Feed the birds – tuppence be damned

My Mother-in-Law is Italian, but lives in England for her sins. She came to visit one Summer for a few weeks. Of course all grandmothers are biased, but her delight in ‘my’ children, was balm upon my worried soul. [translation = pre-diagnoses] I’m sure that Italians have their own set of cultural norms and expectations, but they differ greatly from the British version. My children could be swinging from the chandeliers and Nonna would be there cheering them on.

Few people had the patience to try and engage my son but Nonna was relentless. The bond between them shone. I could explain this phenomenon with reference to her animated face, arresting hand gestures, non-American accent, or her demonstrative nature, but such a clinical approach fails to capture the magic.

One day, we went to the beach at Santa Cruz. I had carefully assembled a large pic-nic in advance, to cater to everyone’s foibles. At that time my son had a reasonable vocabulary but rarely spoke. When he did speak his only topic was Thomas the Tank Engine. He was also hyperlexic, but was in the process of losing that skill.

Nonna has many skills. One of her more annoying ones, is her affinity with wild life. From insects [translation = bugs] to elephants and everything in-between, Nonna is their champion.

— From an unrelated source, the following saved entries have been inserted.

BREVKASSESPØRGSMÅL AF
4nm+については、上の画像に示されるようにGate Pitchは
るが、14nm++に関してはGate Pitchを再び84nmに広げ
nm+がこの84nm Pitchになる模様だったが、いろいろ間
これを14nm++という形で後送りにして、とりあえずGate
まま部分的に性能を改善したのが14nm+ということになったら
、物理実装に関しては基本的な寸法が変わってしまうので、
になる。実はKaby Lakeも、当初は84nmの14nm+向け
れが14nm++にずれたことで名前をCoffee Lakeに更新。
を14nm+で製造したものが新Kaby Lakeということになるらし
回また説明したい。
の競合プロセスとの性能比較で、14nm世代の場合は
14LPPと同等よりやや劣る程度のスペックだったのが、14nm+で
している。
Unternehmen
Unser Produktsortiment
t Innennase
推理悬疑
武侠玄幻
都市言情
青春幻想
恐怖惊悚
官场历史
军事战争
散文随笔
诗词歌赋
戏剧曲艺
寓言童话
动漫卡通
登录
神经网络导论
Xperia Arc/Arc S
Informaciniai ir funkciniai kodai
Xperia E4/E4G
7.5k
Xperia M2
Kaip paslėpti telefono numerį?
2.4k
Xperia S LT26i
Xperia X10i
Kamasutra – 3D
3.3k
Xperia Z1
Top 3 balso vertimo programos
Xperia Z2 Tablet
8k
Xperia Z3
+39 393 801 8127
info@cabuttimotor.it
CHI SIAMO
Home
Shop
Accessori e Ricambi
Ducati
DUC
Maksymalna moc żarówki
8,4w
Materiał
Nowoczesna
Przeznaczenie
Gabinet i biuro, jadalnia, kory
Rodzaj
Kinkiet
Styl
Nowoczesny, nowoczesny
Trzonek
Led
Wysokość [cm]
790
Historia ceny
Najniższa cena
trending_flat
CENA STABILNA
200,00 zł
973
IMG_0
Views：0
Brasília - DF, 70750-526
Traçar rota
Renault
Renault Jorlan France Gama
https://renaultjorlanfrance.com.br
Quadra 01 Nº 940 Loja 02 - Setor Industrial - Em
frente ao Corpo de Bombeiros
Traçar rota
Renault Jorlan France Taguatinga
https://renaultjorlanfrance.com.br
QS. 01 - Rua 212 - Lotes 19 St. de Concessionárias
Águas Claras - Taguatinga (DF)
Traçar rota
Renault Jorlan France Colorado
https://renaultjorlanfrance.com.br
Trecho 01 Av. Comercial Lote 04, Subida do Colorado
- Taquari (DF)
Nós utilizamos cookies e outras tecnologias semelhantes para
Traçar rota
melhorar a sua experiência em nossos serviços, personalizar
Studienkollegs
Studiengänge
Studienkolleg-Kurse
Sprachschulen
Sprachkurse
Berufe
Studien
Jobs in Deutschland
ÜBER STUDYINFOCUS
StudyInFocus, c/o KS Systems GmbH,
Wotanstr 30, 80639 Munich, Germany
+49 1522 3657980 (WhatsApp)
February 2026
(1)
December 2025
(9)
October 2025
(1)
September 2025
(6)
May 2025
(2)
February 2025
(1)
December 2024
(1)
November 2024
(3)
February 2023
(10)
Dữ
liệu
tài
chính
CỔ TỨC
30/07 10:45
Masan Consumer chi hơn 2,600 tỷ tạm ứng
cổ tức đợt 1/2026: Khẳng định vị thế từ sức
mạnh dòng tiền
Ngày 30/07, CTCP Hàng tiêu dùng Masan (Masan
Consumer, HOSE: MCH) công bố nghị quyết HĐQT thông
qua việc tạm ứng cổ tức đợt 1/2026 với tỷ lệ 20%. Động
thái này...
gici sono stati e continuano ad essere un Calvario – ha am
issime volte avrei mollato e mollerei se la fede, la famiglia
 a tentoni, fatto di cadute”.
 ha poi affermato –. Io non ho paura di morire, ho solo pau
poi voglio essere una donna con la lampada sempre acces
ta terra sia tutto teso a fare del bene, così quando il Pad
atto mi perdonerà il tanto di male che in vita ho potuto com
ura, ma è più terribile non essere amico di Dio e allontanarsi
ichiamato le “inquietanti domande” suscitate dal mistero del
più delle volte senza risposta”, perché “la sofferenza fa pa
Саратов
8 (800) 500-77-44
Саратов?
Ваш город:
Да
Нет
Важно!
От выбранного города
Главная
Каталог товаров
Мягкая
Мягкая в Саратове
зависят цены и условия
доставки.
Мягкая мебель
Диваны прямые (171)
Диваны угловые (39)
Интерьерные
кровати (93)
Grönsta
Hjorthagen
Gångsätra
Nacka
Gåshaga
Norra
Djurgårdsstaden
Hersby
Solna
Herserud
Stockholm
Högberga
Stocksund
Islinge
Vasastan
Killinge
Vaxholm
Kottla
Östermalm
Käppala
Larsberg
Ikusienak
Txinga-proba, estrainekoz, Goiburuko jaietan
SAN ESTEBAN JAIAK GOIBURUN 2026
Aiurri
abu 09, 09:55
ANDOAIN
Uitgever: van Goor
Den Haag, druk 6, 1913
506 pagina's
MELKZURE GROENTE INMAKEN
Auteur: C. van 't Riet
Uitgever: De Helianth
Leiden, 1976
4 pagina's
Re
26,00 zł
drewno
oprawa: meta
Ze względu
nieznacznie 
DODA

They are drawn to her by some invisible thread. Dr. Doolittle is as nought beside this woman.

Hence, when everyone had abandoned the pic-nic fare, since it is impossible to nail children down in sand, Nonna began to throw the left overs into the sky for the seagulls benefit. Within seconds we were a scene from Hitchcock. Spouse sighed and clucked, as he tried to chase the birds away. I turned my attentions to the criminal modeling inappropriate behaviour to my children, “now listen! Nonna is very naughty to feed the birds.” [translation = “flying vermin”] Nonna pulled a face, as well she might, in league with her grandchildren in a common conspiracy. She pulled him close for a snuggle, but he wriggled free to protest……….

“No! Nonna is not naughty. Nonna is good and kind!”
We all turned to look at him. It was the longest voluntary sentence he had ever uttered.

This son – defender of the gene pool and super hero to all other ‘lesser’ “beings.”